Vital functions of the gut are under the control of nerves. These nerves belong to the enteric nervous system (ENS) which is a truly autonomous nervous system able to act independently from inputs of the central nervous system. The ENS is located within the wall of the gut and consists of two ganglionated plexus referred to as the myenteric and the submucous plexus. While the former is primarily responsible for regulation of muscle activity the latter is mainly concerned with the regulation of epithelial functions. Nerves of both plexus interact with the enteric immune system and are therefore important components from ensuring an intact gut barrier system as a first line of defence against noxious stimuli. Although the ENS is structurally and functionally very similar to the brain and able to conduct complex functions, ENS activity is heavily modulated by signals from non-neuronal cells. Among them are smooth muscle cells, epithelial cells, immune competent cells and glia, all of which influence ENS activity via endocrine and/or paracrine routes.

One of the most important neuroendocrine interactions is the signalling from enterochromaffine cells (EC cells) to enteric nerves. EC cells are strategically located in the epithelial layer to have relatively close contact to nerve endings. Their role is to code chemical and/or mechanical stimuli and transmit them to nerves. That means that if there is distortion of the epithelium or chemicals in the lumen, the EC cells will release serotonin, which in turn activates nerve endings in the ENS. These nerve endings belong to sensory nerves, also referred to as intrinsic primary afferents. Beside this serotonin also excites vagal or spinal afferents which are part of the extrinsic nerve supply to the gut. Serotonergic transmission in the ENS involves complex pharmacology since 5-HT1P, 5-HT3 and 5-HT4 receptor have been demonstrated post as well as presynaptically. At least in the stomach, 5-HT1P-mediated activation occurs in inhibitory neurones whereas 5-HT3-mediated activation is confined to excitatory neurones. This explains in part the differential effects of serotonin which may inhibit or activate smooth muscle activity. 5-HT4 receptors play a role in the presynaptic facilitation of acetylcholine release and activation of this receptor increases motility as well as chloride secretion. In the human submucous plexus 5-HT excites neurones and this effect is almost entirely mediated by 5-HT3 receptors, yet the finding that activation of 5-HT3 receptors do not affect secretion in the human colon was unexpected. Serotonin and its mode of action has gained a lot of attention recently because it is not only crucial for the physiological behaviour of the gut but is involved in the pathophysiology of functional bowel disease, in particular in irritable bowel.

Nutritive signalling molecules like fatty acids or glycine exert direct postsynaptic effects in the enteric nervous system. Application of butyrate, even in doses less than 1 mM, exert excitation of enteric nerves. Many of them have been identified as sensory neurones with multipolar morphology. The excitatory effect of glycine is mediated by strychnine-sensitive receptors. The basis of this unusual excitatory glycine effect is the relatively high intracellular chloride concentration in enteric neurones. Very likely glycine is not a transmitter in the ENS because no glycinergic neurones and no glycine-mediated synaptic transmission could be demonstrated. Functionally, we could identify a glycine-evoked activation of colonic motility, an effect which requires intact nerves.

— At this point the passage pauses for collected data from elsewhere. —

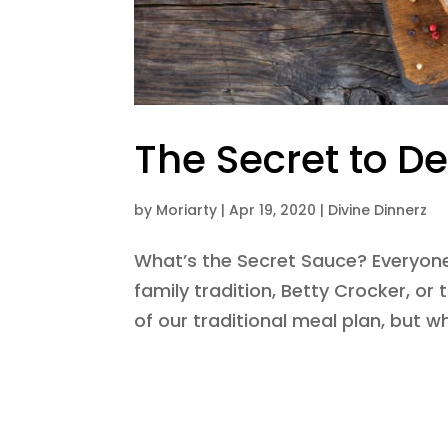
The Secret to De
by
Moriarty
|
Apr 19, 2020
|
Divine Dinnerz
What’s the Secret Sauce? Everyon
family tradition, Betty Crocker, or 
of our traditional meal plan, but w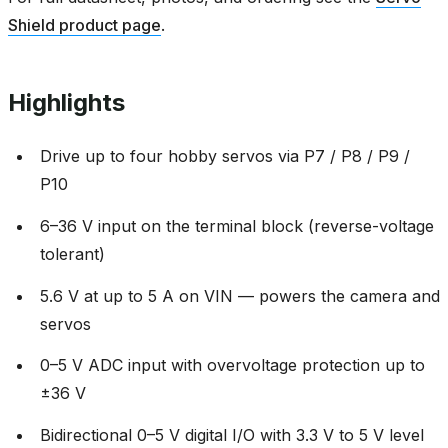
Shield product page
.
Highlights
Drive up to four hobby servos via P7 / P8 / P9 /
P10
6–36 V input on the terminal block (reverse-voltage
tolerant)
5.6 V at up to 5 A on VIN — powers the camera and
servos
0–5 V ADC input with overvoltage protection up to
±36 V
Bidirectional 0–5 V digital I/O with 3.3 V to 5 V level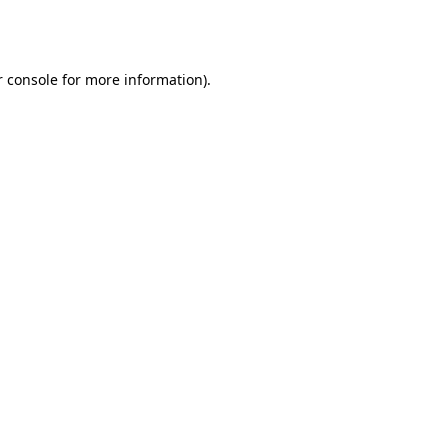
 console
for more information).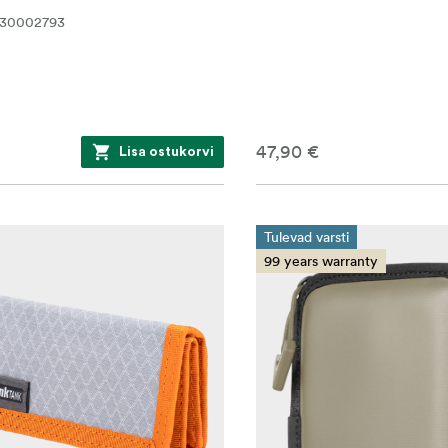
530002793
47,90 €
Lisa ostukorvi
Tulevad varsti
99 years warranty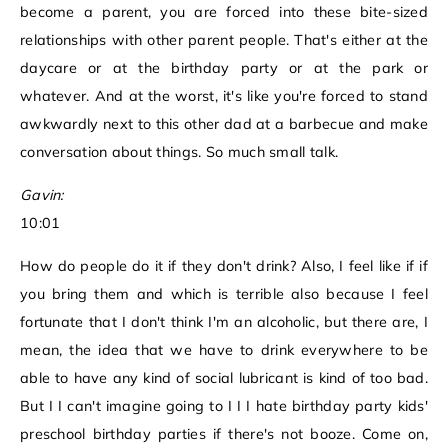
become a parent, you are forced into these bite-sized
relationships with other parent people. That's either at the
daycare or at the birthday party or at the park or
whatever. And at the worst, it's like you're forced to stand
awkwardly next to this other dad at a barbecue and make
conversation about things. So much small talk.
Gavin:
10:01
How do people do it if they don't drink? Also, I feel like if if
you bring them and which is terrible also because I feel
fortunate that I don't think I'm an alcoholic, but there are, I
mean, the idea that we have to drink everywhere to be
able to have any kind of social lubricant is kind of too bad.
But I I can't imagine going to I I I hate birthday party kids'
preschool birthday parties if there's not booze. Come on,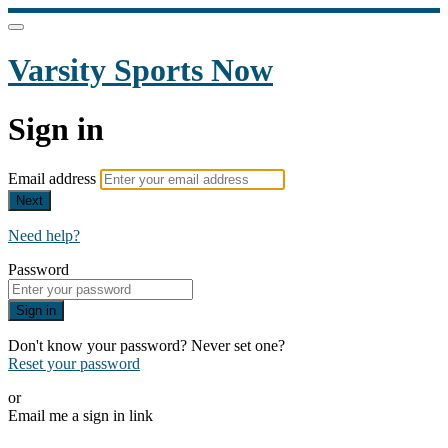
Varsity Sports Now
Sign in
Email address
Next
Need help?
Password
Sign in
Don't know your password? Never set one?
Reset your password
or
Email me a sign in link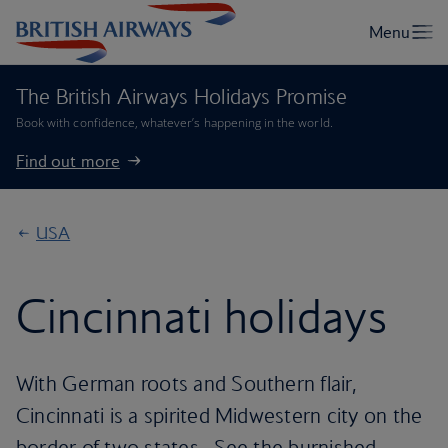
The British Airways Holidays Promise
Book with confidence, whatever’s happening in the world.
Find out more
USA
Cincinnati holidays
With German roots and Southern flair,
Cincinnati is a spirited Midwestern city on the
border of two states . See the burnished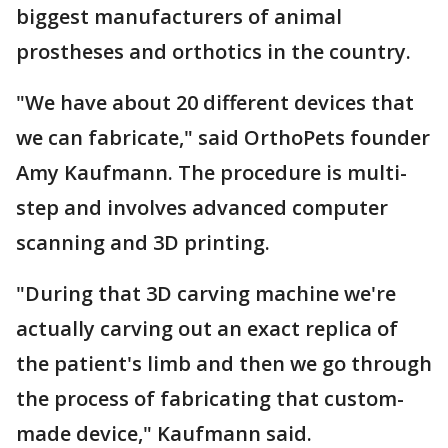
biggest manufacturers of animal
prostheses and orthotics in the country.
"We have about 20 different devices that
we can fabricate," said OrthoPets founder
Amy Kaufmann. The procedure is multi-
step and involves advanced computer
scanning and 3D printing.
"During that 3D carving machine we're
actually carving out an exact replica of
the patient's limb and then we go through
the process of fabricating that custom-
made device," Kaufmann said.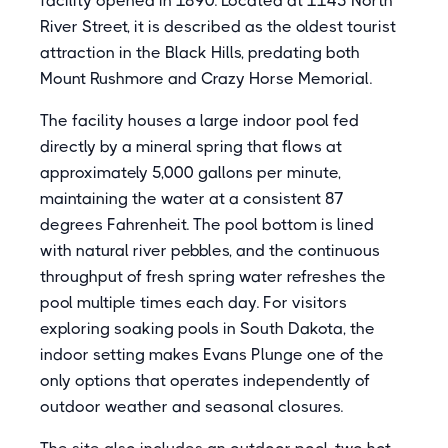
facility opened in 1890. Located at 1145 North
River Street, it is described as the oldest tourist
attraction in the Black Hills, predating both
Mount Rushmore and Crazy Horse Memorial.
The facility houses a large indoor pool fed
directly by a mineral spring that flows at
approximately 5,000 gallons per minute,
maintaining the water at a consistent 87
degrees Fahrenheit. The pool bottom is lined
with natural river pebbles, and the continuous
throughput of fresh spring water refreshes the
pool multiple times each day. For visitors
exploring soaking pools in South Dakota, the
indoor setting makes Evans Plunge one of the
only options that operates independently of
outdoor weather and seasonal closures.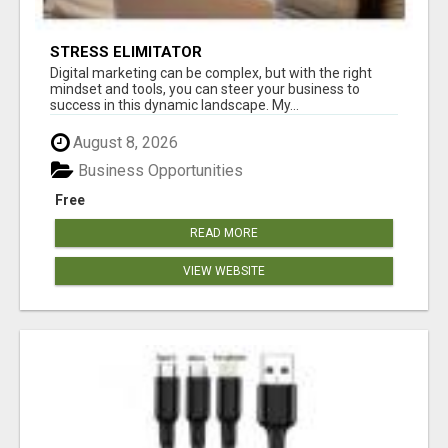
STRESS ELIMITATOR
Digital marketing can be complex, but with the right
mindset and tools, you can steer your business to
success in this dynamic landscape. My...
August 8, 2026
Business Opportunities
Free
READ MORE
VIEW WEBSITE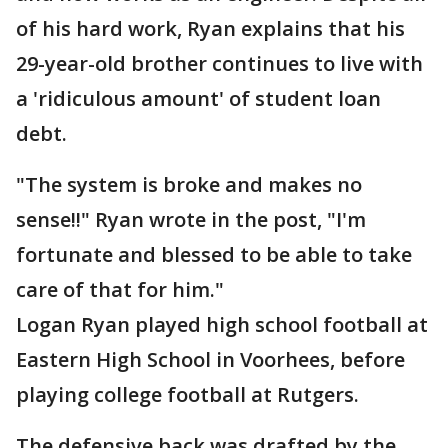
of his hard work, Ryan explains that his
29-year-old brother continues to live with
a 'ridiculous amount' of student loan
debt.
"The system is broke and makes no
sense!!" Ryan wrote in the post, "I'm
fortunate and blessed to be able to take
care of that for him."
Logan Ryan played high school football at
Eastern High School in Voorhees, before
playing college football at Rutgers.
The defensive back was drafted by the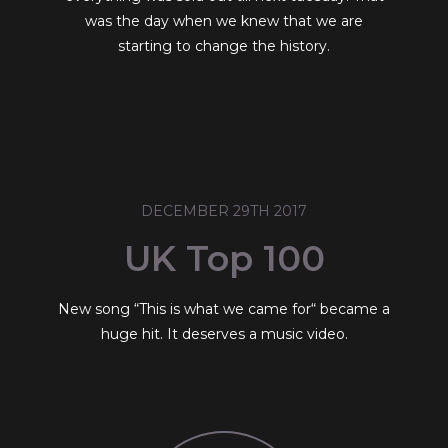
was the day when we knew that we are
starting to change the history.
DECEMBER 29TH 2017
UK Top 100
New song “This is what we came for“ became a
huge hit. It deserves a music video.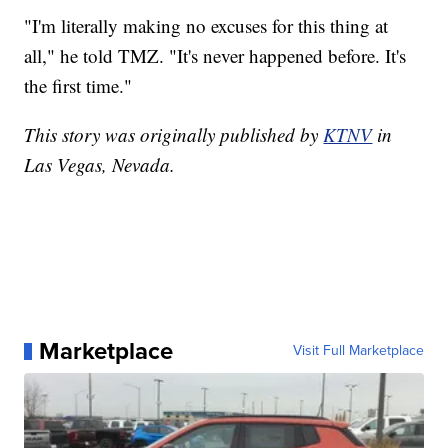
"I'm literally making no excuses for this thing at
all," he told TMZ. "It's never happened before. It's
the first time."
This story was originally published by
KTNV
in
Las Vegas, Nevada.
Marketplace
Visit Full Marketplace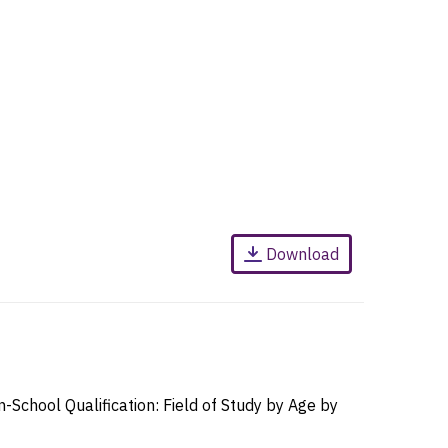
Download
chool Qualification: Field of Study by Age by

Other important molecules involved in interaction between non-neuronal cells and nerves are inflammatory mediators like histamine or prostaglandins. Prostaglandins have a powerful postsynaptic excitatory effect in the ENS and they often evoke long term excitation of the nerve cells with oscillations in their excitability. This is paralleled by an activation of mucosal chloride secretion thereby favouring diarrhoea. Prostaglandin-evoked secretion is to about 70 % mediated by nerves and only a small components of their pro-secretory effects is direct activation of epithelial cells. In this way harmful antigen attacks in the gut are antagonised by dilution of the irritant and by rapid expulsion because motility is also enhanced. The ENS is a crucial part of such an alarm system and inflammatory mediators are integral parts of neuro-immune-interactions in the gut. Histamine has a similar excitatory effect though a presynaptic inhibition of acetylcholine release has been observed in addition to its powerful postsynaptic activation of enteric nerves. The prominent effect of inflammatory mediators has been supported by the finding that application of a mediator cocktail contained in the supernatant of stimulated human mast cells excites enteric nerves. In summary, although the ENS is vital for normal gastrointestinal functions one has to consider that changes in the environment of the ENS have powerful influences on enteric nerves. A substantial number of mediators from non-neuronal cells are important to maintain signalling in the ENS. Identification of their mode of action will advance our knowledge on the physiology of gut functions but is also crucial to understand malfunctions in the diseased gut.